Here are some other movies you can stream this weekend:

“I used to be funny”: Rachel Sennott is a well-known It Girl in New York and on the Internet today, but tomorrow she could win an award. The author and actress of “Bottoms” plays a depressed stand-up comedian in this dramedy who struggles with complicated emotions after the young girl she used to work for as a nanny disappears. It is the debut of the writer and director Ally Pankiw (“Black Mirror: Joan Is Awful”) and establishes Pankiw and Sennott as lanky talents to keep an eye on. The film, which was a hit at SXSW in 2023, will stream on Netflix.

“Rebel Ridge”: This action thriller by screenwriter and director Jeremy Saulnier (“Green Room”) is finally on Netflix. Aaron Pierre (“The Underground Railroad”) as a black Marine veteran who is robbed by corrupt white small-town cops while on his way to get his cousin out of prison.
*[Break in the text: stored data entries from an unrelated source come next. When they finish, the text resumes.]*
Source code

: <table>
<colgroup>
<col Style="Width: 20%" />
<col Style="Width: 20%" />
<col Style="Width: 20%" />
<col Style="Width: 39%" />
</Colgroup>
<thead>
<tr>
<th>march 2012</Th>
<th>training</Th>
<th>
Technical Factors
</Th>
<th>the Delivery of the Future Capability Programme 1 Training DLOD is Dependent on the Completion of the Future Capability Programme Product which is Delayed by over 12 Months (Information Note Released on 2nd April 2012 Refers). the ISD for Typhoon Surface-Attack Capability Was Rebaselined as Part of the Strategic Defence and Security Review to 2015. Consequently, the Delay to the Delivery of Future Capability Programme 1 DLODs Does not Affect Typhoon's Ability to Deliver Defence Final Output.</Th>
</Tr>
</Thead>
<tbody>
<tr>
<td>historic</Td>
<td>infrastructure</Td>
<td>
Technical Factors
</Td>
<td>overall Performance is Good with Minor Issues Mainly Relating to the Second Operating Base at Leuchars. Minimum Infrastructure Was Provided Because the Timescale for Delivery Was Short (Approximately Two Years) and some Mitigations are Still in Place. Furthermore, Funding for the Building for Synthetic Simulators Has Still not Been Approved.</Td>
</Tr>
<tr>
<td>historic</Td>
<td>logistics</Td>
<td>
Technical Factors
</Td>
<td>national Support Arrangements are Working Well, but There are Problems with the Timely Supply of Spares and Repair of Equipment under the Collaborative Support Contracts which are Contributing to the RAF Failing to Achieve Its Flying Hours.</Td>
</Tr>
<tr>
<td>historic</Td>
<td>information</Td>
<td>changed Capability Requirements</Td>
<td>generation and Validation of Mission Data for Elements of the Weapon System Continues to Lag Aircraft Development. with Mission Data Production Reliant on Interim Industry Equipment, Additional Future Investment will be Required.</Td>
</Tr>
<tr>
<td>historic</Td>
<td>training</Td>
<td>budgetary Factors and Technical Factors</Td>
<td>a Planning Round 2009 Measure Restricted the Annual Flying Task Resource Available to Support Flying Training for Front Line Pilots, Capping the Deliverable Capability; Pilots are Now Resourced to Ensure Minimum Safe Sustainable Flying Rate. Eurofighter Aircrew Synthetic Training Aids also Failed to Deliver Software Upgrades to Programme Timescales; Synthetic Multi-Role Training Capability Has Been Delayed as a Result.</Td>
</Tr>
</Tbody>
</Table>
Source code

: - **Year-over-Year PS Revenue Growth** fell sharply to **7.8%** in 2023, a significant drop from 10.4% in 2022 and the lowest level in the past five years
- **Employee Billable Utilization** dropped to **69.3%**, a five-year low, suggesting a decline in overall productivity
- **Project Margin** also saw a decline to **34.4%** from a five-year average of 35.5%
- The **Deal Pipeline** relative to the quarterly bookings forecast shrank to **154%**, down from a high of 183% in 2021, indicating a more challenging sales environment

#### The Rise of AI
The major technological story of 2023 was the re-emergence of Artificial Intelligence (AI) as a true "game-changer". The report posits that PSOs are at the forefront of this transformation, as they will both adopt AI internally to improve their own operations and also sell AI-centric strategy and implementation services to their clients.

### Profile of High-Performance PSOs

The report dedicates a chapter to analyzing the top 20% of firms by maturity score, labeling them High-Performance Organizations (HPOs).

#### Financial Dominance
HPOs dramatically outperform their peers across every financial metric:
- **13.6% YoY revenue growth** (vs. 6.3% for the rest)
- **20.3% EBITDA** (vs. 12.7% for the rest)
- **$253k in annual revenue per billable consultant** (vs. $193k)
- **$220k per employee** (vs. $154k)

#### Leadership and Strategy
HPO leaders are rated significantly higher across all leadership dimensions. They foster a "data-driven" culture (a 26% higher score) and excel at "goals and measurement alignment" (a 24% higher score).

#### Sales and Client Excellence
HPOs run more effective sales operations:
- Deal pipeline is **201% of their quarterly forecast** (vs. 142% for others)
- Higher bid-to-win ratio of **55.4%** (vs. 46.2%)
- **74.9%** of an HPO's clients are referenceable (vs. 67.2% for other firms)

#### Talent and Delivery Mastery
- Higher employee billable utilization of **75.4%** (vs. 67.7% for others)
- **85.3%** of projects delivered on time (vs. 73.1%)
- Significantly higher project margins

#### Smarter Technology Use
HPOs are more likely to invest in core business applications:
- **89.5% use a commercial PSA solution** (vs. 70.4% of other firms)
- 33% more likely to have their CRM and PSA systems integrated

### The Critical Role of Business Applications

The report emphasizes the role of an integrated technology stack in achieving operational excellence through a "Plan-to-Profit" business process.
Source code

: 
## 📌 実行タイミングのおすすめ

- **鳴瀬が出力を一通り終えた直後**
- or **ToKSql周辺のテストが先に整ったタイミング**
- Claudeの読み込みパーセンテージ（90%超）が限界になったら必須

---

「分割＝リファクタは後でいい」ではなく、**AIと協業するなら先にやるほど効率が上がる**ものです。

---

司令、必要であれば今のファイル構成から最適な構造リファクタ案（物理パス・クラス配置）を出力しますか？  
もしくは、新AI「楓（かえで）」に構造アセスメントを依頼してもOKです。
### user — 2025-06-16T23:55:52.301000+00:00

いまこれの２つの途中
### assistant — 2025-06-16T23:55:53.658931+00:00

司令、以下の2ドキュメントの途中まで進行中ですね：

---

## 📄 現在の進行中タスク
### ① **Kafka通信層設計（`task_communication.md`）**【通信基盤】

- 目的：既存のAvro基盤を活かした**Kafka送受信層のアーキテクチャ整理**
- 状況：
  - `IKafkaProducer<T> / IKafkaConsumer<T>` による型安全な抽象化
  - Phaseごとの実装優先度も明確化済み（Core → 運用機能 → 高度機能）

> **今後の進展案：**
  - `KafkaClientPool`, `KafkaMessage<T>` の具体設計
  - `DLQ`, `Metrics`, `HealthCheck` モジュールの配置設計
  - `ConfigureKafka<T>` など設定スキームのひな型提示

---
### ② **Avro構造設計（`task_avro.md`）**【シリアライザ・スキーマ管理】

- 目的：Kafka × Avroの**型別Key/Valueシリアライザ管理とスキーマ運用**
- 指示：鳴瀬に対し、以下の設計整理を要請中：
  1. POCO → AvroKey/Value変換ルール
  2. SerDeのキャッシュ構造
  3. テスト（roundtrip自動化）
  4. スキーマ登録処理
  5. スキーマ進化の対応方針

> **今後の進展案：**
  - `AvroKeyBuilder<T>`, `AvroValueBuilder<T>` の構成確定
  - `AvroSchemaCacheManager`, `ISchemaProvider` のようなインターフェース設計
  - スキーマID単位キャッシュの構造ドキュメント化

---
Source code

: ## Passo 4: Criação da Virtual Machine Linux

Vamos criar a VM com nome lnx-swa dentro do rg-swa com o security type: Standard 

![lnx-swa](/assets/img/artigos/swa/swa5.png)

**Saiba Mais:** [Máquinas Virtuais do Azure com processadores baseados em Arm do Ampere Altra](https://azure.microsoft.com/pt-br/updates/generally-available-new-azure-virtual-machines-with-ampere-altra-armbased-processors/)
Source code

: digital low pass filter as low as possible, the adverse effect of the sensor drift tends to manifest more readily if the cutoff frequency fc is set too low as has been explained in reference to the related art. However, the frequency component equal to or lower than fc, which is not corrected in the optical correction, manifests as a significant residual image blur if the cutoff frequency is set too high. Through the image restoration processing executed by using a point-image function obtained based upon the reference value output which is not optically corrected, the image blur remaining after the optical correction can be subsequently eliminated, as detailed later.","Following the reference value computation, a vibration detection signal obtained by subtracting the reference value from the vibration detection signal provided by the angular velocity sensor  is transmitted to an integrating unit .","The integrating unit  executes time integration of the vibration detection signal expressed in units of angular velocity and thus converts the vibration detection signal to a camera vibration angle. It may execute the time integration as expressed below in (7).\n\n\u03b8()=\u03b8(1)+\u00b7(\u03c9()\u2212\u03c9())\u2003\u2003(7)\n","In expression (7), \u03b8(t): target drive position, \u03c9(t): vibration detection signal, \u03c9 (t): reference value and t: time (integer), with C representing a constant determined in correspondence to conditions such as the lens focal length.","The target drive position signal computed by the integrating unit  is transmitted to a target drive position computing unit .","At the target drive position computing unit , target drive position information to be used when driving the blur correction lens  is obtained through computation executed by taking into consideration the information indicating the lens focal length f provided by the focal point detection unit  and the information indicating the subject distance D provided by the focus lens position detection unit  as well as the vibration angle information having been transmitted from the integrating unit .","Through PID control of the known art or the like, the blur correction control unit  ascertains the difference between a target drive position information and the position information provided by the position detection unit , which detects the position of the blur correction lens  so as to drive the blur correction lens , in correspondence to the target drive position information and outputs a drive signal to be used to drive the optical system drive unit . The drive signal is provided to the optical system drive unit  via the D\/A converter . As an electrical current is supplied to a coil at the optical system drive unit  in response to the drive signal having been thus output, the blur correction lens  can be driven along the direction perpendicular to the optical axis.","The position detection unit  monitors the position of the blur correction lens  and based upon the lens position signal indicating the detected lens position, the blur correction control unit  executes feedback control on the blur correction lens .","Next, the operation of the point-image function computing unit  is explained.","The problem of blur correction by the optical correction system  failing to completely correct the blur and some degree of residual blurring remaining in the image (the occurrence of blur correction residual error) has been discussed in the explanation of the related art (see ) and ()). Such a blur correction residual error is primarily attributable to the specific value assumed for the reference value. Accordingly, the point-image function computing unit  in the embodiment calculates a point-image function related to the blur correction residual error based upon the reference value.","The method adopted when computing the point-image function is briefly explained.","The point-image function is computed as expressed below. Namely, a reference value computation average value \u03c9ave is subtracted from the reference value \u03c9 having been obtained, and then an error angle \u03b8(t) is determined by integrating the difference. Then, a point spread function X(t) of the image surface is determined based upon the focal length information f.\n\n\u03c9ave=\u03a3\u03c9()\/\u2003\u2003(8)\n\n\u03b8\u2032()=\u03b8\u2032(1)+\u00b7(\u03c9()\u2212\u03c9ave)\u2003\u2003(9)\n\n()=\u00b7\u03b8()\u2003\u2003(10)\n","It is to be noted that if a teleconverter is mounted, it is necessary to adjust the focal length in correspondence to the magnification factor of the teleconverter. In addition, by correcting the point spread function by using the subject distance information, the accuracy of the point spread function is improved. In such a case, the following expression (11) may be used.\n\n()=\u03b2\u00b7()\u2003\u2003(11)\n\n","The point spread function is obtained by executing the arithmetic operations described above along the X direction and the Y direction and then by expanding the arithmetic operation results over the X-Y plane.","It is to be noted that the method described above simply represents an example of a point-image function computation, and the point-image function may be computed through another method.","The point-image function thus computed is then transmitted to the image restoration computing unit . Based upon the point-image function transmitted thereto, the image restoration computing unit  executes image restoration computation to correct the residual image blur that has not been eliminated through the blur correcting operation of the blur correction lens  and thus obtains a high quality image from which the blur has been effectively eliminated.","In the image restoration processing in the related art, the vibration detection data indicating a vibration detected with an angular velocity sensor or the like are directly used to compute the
With the law having failed him, he takes the law into his own hands and goes to war with the department, played by a police chief who Don Johnson in “Watchmen” mode. Saulnier is one of the most exciting thriller filmmakers of our time, and it has been too long since he released a film (this one had a problematic production that kept him busy for years).

“Snack Shack”: Next time you hear someone complaining that there are no more R-rated comedies, show them this raunchy coming-of-age comedy on Prime Video, in which two entrepreneurial, darts-playing 14-year-olds brew beer to sell at parties. When they get in trouble for it, they take over the snack bar at the local swimming pool, where they get up to all sorts of mischief in the summer of 1991. One of the boys is played by “The Fabelmans” star Gabriel LaBellealso known as the young Sammy Fabelman, shows a much less healthy side.